#### [Exercise tasks]
a. In the forum thread on diesel tuning, what quantity of soot is said to initiate a DPF regeneration?
b. Reproduce the forum thread on diesel tuning word for word, starting with "Well I've seen" and going on through "destroying it lol.".

#### [Passage given]

--------------------------------------------------

# Fleece tunning?



## Cruze_Diesel14 (Sep 3, 2014)

Was wondering if anyone has actually used the tuner and if the results are worth the cost?


----------



## Scott M. (Apr 23, 2013)

I am worried about the long term effects on tuning emission compliant cars. I dont think the current DPF/DEF system can even handle the stock tune. Fleece warns of additional DPF regenerations with the tunes. Time will tell. Its just my opinion. Send me a PM if you ever find any "off the grid" modifications. the people who have it seem happy with it.


----------



## Cruze_Diesel14 (Sep 3, 2014)

Well I've seen where duramax has a tuner for the cruze now and I was unsure which would be better. I haven't tuned a diesel but I want to improve my car's performance without destroying it lol.


----------



## Scott M. (Apr 23, 2013)

you just need to use discretion and don't stomp on the go pedal all the time. it only takes 22 grams of soot to initiate a DPF regeneration.


----------



## Danny5 (Dec 22, 2011)

Let me tell you about the Search feature...

Nah, just kidding. Here's the thread:

http://www.cruzetalk.com/forum/64-c...scussion/84961-i-know-few-you-have-tunes.html


----------

--------------------------------------------------

Collected data entries:
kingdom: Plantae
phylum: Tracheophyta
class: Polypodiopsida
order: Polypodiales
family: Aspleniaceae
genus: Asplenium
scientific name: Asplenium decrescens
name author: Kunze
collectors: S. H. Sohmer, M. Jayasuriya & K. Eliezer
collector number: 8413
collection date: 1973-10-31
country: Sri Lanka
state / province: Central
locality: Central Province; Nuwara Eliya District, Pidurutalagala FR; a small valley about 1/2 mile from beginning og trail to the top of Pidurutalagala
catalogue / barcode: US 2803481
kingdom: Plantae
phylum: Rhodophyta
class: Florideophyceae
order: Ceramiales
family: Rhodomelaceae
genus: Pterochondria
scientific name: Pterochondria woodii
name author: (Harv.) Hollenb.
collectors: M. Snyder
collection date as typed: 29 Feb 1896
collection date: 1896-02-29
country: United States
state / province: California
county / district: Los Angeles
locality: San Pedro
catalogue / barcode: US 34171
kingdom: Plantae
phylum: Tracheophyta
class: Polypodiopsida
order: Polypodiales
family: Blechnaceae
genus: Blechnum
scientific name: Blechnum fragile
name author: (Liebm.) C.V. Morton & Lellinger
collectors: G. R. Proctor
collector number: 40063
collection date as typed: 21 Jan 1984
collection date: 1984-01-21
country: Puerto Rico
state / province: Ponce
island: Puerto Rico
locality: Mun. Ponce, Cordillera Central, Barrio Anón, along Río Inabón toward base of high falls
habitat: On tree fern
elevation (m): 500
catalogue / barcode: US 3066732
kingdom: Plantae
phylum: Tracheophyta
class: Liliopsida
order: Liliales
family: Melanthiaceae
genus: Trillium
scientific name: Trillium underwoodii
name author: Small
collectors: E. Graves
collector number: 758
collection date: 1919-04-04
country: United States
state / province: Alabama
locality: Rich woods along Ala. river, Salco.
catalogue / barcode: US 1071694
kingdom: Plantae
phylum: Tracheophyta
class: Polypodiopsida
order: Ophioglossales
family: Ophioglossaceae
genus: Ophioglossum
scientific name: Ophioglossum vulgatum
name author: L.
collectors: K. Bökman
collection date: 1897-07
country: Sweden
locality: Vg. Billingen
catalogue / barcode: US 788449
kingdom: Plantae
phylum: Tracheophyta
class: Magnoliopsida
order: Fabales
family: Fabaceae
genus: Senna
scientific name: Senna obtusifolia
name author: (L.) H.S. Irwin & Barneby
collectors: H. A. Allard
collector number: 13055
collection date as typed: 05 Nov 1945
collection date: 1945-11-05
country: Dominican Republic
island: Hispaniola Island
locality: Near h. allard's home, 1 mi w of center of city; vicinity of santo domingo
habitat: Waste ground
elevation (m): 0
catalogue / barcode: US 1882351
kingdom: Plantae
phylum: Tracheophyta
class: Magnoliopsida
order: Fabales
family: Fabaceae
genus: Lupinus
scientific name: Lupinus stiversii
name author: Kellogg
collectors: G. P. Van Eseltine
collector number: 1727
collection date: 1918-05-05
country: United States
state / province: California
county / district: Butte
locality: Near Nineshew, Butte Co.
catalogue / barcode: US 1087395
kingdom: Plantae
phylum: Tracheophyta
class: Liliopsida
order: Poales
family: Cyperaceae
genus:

--------------------------------------------------

#### [Solution set]
a. 22 grams

b.
Well I've seen where duramax has a tuner for the cruze now and I was unsure which would be better. I haven't tuned a diesel but I want to improve my car's performance without destroying it lol.